### To-do item
Within the entries below, find each line containing the word "risultati" and copy it.

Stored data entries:
________

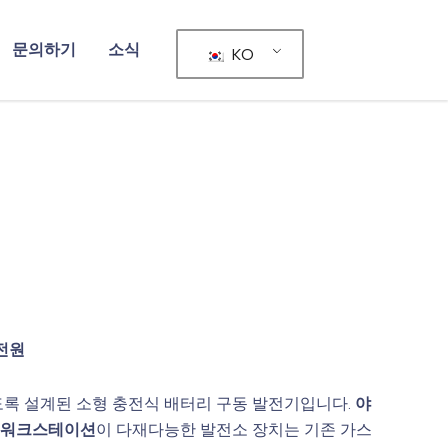
문의하기
소식
KO
전원
록 설계된 소형 충전식 배터리 구동 발전기입니다.
야
 워크스테이션
이 다재다능한 발전소 장치는 기존 가스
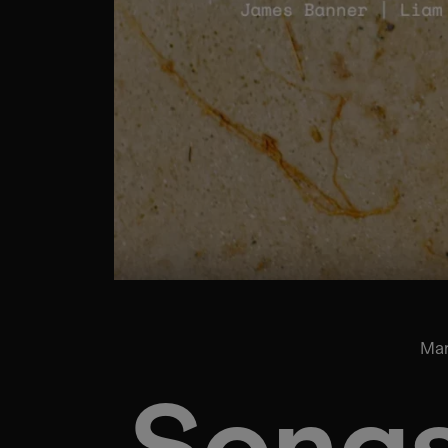
Mar
Songs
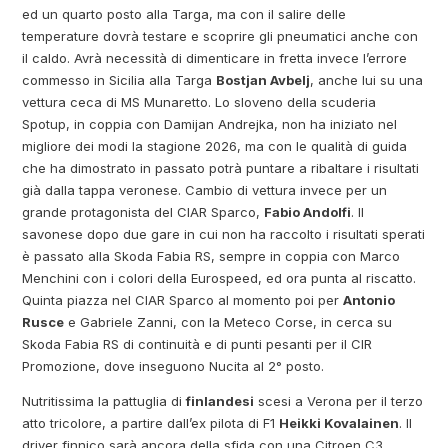
ed un quarto posto alla Targa, ma con il salire delle
temperature dovrà testare e scoprire gli pneumatici anche con
il caldo. Avrà necessità di dimenticare in fretta invece l’errore
commesso in Sicilia alla Targa
Bostjan Avbelj
, anche lui su una
vettura ceca di MS Munaretto. Lo sloveno della scuderia
Spotup, in coppia con Damijan Andrejka, non ha iniziato nel
migliore dei modi la stagione 2026, ma con le qualità di guida
che ha dimostrato in passato potrà puntare a ribaltare i risultati
già dalla tappa veronese. Cambio di vettura invece per un
grande protagonista del CIAR Sparco,
Fabio Andolfi
. Il
savonese dopo due gare in cui non ha raccolto i risultati sperati
è passato alla Skoda Fabia RS, sempre in coppia con Marco
Menchini con i colori della Eurospeed, ed ora punta al riscatto.
Quinta piazza nel CIAR Sparco al momento poi per
Antonio
Rusce
e Gabriele Zanni, con la Meteco Corse, in cerca su
Skoda Fabia RS di continuità e di punti pesanti per il CIR
Promozione, dove inseguono Nucita al 2° posto.
Nutritissima la pattuglia di
finlandesi
scesi a Verona per il terzo
atto tricolore, a partire dall’ex pilota di F1
Heikki Kovalainen
. Il
driver finnico sarà ancora della sfida con una Citroen C3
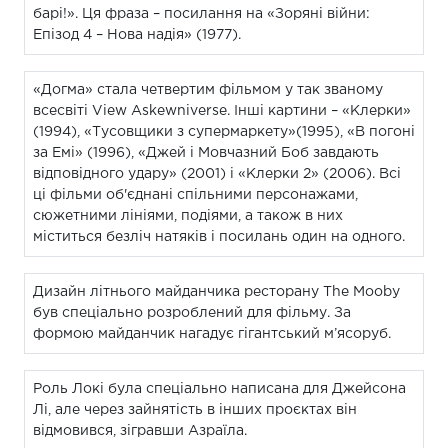
барі!». Ця фраза – посилання на «Зоряні війни:
Епізод 4 – Нова надія» (1977).
«Догма» стала четвертим фільмом у так званому
всесвіті View Askewniverse. Інші картини – «Клерки»
(1994), «Тусовщики з супермаркету»(1995), «В погоні
за Емі» (1996), «Джей і Мовчазний Боб завдають
відповідного удару» (2001) і «Клерки 2» (2006). Всі
ці фільми об'єднані спільними персонажами,
сюжетними лініями, подіями, а також в них
міститься безліч натяків і посилань один на одного.
Дизайн літнього майданчика ресторану The Mooby
був спеціально розроблений для фільму. За
формою майданчик нагадує гігантський м’ясоруб.
Роль Локі була спеціально написана для Джейсона
Лі, але через зайнятість в інших проєктах він
відмовився, зігравши Азраїла.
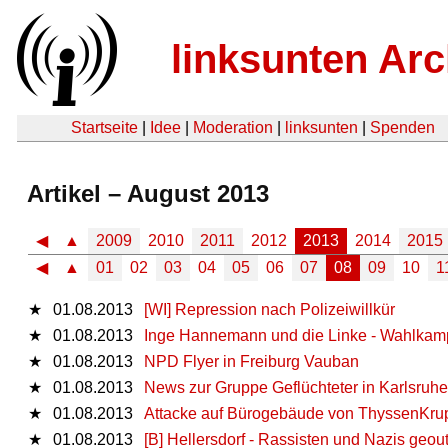
linksunten Arc
Startseite
|
Idee
|
Moderation
|
linksunten
|
Spenden
Artikel – August 2013
◀
▲
2009
2010
2011
2012
2013
2014
2015
◀
▲
01
02
03
04
05
06
07
08
09
10
1
★
01.08.2013
[WI] Repression nach Polizeiwillkür
★
01.08.2013
Inge Hannemann und die Linke - Wahlkampf
★
01.08.2013
NPD Flyer in Freiburg Vauban
★
01.08.2013
News zur Gruppe Geflüchteter in Karlsruhe
★
01.08.2013
Attacke auf Bürogebäude von ThyssenKrupp
★
01.08.2013
[B] Hellersdorf - Rassisten und Nazis geout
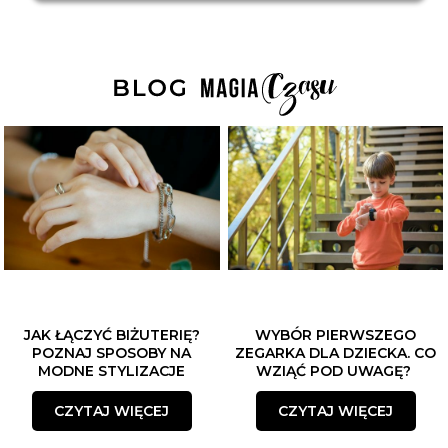
JAK ŁĄCZYĆ BIŻUTERIĘ?
WYBÓR PIERWSZEGO
POZNAJ SPOSOBY NA
ZEGARKA DLA DZIECKA. CO
MODNE STYLIZACJE
WZIĄĆ POD UWAGĘ?
CZYTAJ WIĘCEJ
CZYTAJ WIĘCEJ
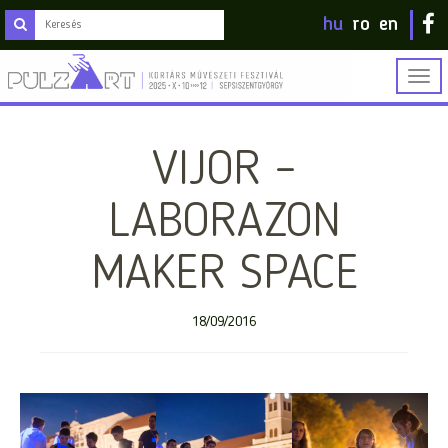
hu
ro
en
Togg
navig
VIJOR –
LABORAZON
MAKER SPACE
18/09/2016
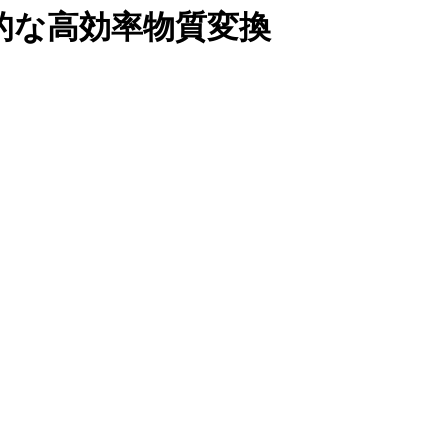
的な高効率物質変換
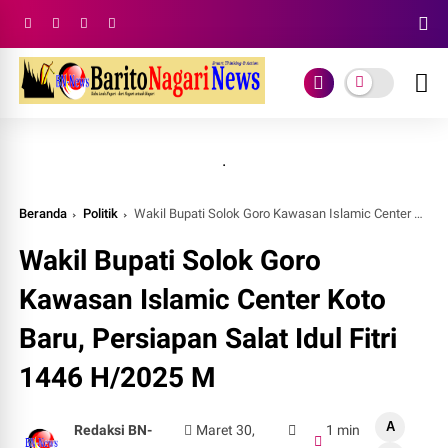
.
Beranda
Politik
Wakil Bupati Solok Goro Kawasan Islamic Center Koto Baru, Persiapan Salat Idul Fitri 1446 H/2025 M
Wakil Bupati Solok Goro
Kawasan Islamic Center Koto
Baru, Persiapan Salat Idul Fitri
1446 H/2025 M
A
Redaksi BN-
Maret 30,
1 min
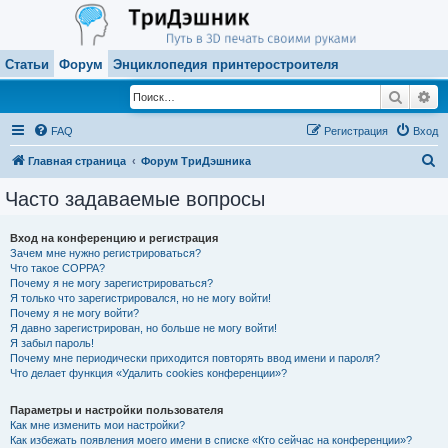
Статьи
Форум
Энциклопедия принтеростроителя
Поиск
Ра
FAQ
Регистрация
Вход
П
Главная страница
Форум ТриДэшника
о
Часто задаваемые вопросы
и
с
Вход на конференцию и регистрация
Зачем мне нужно регистрироваться?
к
Что такое COPPA?
Почему я не могу зарегистрироваться?
Я только что зарегистрировался, но не могу войти!
Почему я не могу войти?
Я давно зарегистрирован, но больше не могу войти!
Я забыл пароль!
Почему мне периодически приходится повторять ввод имени и пароля?
Что делает функция «Удалить cookies конференции»?
Параметры и настройки пользователя
Как мне изменить мои настройки?
Как избежать появления моего имени в списке «Кто сейчас на конференции»?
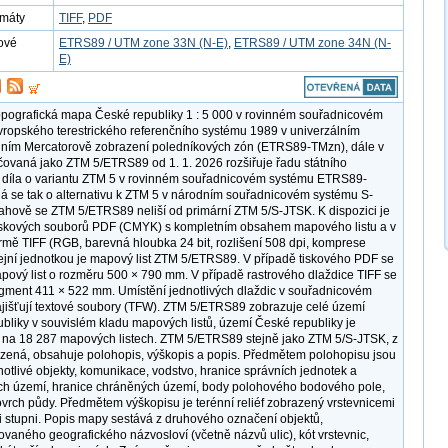
rmáty
TIFF
,
PDF
ové
ETRS89 / UTM zone 33N (N-E)
,
ETRS89 / UTM zone 34N (N-
E)
opografická mapa České republiky 1 : 5 000 v rovinném souřadnicovém
ropského terestrického referenčního systému 1989 v univerzálním
lním Mercatorově zobrazení poledníkových zón (ETRS89-TMzn), dále v
čovaná jako ZTM 5/ETRS89 od 1. 1. 2026 rozšiřuje řadu státního
díla o variantu ZTM 5 v rovinném souřadnicovém systému ETRS89-
á se tak o alternativu k ZTM 5 v národním souřadnicovém systému S-
hově se ZTM 5/ETRS89 neliší od primární ZTM 5/S-JTSK. K dispozici je
tiskových souborů PDF (CMYK) s kompletním obsahem mapového listu a v
ormě TIFF (RGB, barevná hloubka 24 bit, rozlišení 508 dpi, komprese
jní jednotkou je mapový list ZTM 5/ETRS89. V případě tiskového PDF se
pový list o rozměru 500 × 790 mm. V případě rastrového dlaždice TIFF se
gment 411 × 522 mm. Umístění jednotlivých dlaždic v souřadnicovém
jišťují textové soubory (TFW). ZTM 5/ETRS89 zobrazuje celé území
bliky v souvislém kladu mapových listů, území České republiky je
na 18 287 mapových listech. ZTM 5/ETRS89 stejně jako ZTM 5/S-JTSK, z
ozená, obsahuje polohopis, výškopis a popis. Předmětem polohopisu jsou
dnotlivé objekty, komunikace, vodstvo, hranice správních jednotek a
ích území, hranice chráněných území, body polohového bodového pole,
ovrch půdy. Předmětem výškopisu je terénní reliéf zobrazený vrstevnicemi
i stupni. Popis mapy sestává z druhového označení objektů,
ovaného geografického názvosloví (včetně názvů ulic), kót vrstevnic,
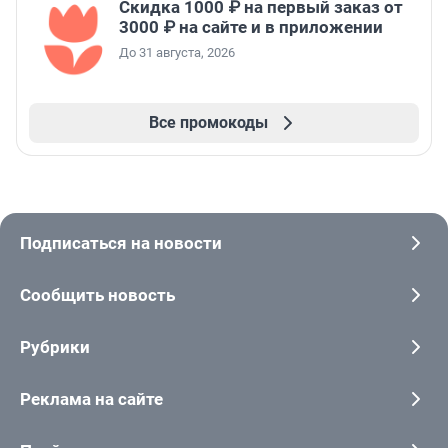
Скидка 1000 ₽ на первый заказ от
3000 ₽ на сайте и в приложении
До 31 августа, 2026
Все промокоды
Подписаться на новости
Сообщить новость
Рубрики
Реклама на сайте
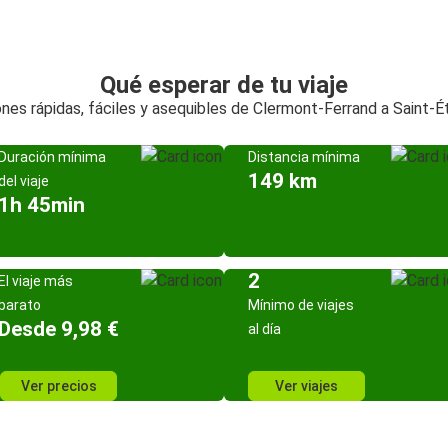
Qué esperar de tu viaje
nes rápidas, fáciles y asequibles de Clermont-Ferrand a Saint-É
Duración mínima
Distancia mínima
149 km
del viaje
1h 45min
2
El viaje más
barato
Mínimo de viajes
Desde 9,98 €
al día
Ver precios
Ver viajes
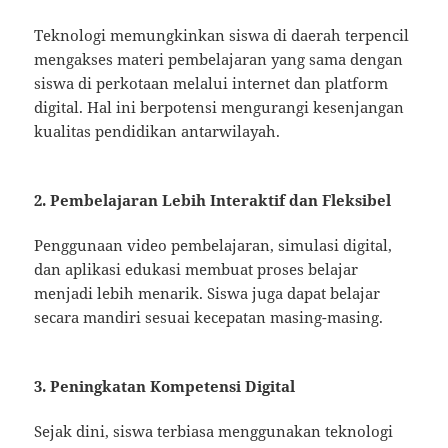
Teknologi memungkinkan siswa di daerah terpencil
mengakses materi pembelajaran yang sama dengan
siswa di perkotaan melalui internet dan platform
digital. Hal ini berpotensi mengurangi kesenjangan
kualitas pendidikan antarwilayah.
2. Pembelajaran Lebih Interaktif dan Fleksibel
Penggunaan video pembelajaran, simulasi digital,
dan aplikasi edukasi membuat proses belajar
menjadi lebih menarik. Siswa juga dapat belajar
secara mandiri sesuai kecepatan masing-masing.
3. Peningkatan Kompetensi Digital
Sejak dini, siswa terbiasa menggunakan teknologi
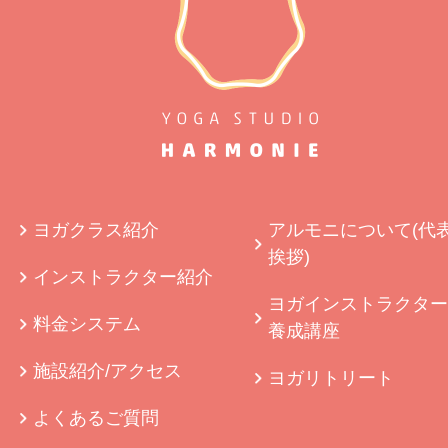
ヨガクラス紹介
アルモニについて(代
挨拶)
インストラクター紹介
ヨガインストラクター
料金システム
養成講座
施設紹介/アクセス
ヨガリトリート
よくあるご質問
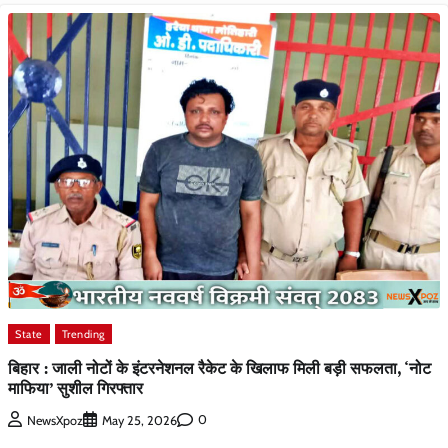
State
Trending
बिहार : जाली नोटों के इंटरनेशनल रैकेट के खिलाफ मिली बड़ी सफलता, ‘नोट
माफिया’ सुशील गिरफ्तार
0
NewsXpoz
May 25, 2026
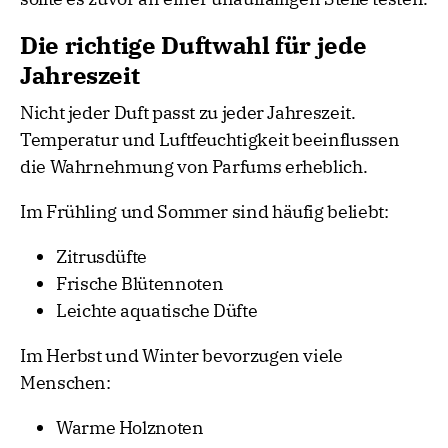
Die richtige Duftwahl für jede
Jahreszeit
Nicht jeder Duft passt zu jeder Jahreszeit.
Temperatur und Luftfeuchtigkeit beeinflussen
die Wahrnehmung von Parfums erheblich.
Im Frühling und Sommer sind häufig beliebt:
Zitrusdüfte
Frische Blütennoten
Leichte aquatische Düfte
Im Herbst und Winter bevorzugen viele
Menschen:
Warme Holznoten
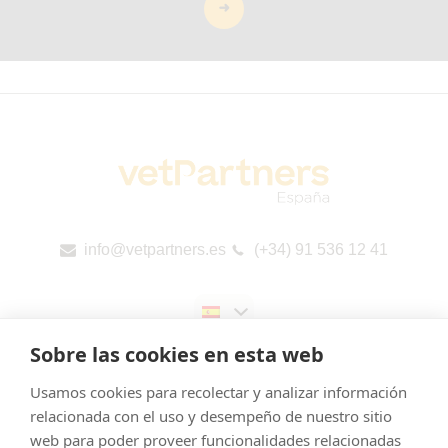
info@vetpartners.es
(+34) 91 536 12 41
Sobre las cookies en esta web
Usamos cookies para recolectar y analizar información
relacionada con el uso y desempeño de nuestro sitio
web para poder proveer funcionalidades relacionadas
Aviso legal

________

### Finished task
che ha dimostrato in passato potrà puntare a ribaltare i risultati
savonese dopo due gare in cui non ha raccolto i risultati sperati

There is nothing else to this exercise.